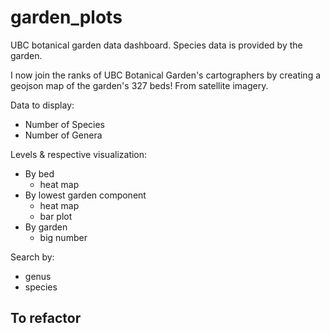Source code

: # garden_plots
UBC botanical garden data dashboard. Species data is provided by the garden.

I now join the ranks of UBC Botanical Garden's cartographers by creating a geojson map of the garden's 327 beds!
From satellite imagery.

Data to display:
- Number of Species
- Number of Genera

Levels & respective visualization:
- By bed
  - heat map
- By lowest garden component
  - heat map
  - bar plot
- By garden
  - big number

Search by:
- genus
- species

## To refactor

**Try it:** In the data above, find the line containing "- By lowest garden component", then copy it and every later line exactly.

**Response area:**
- By lowest garden component
  - heat map
  - bar plot
- By garden
  - big number

Search by:
- genus
- species

## To refactor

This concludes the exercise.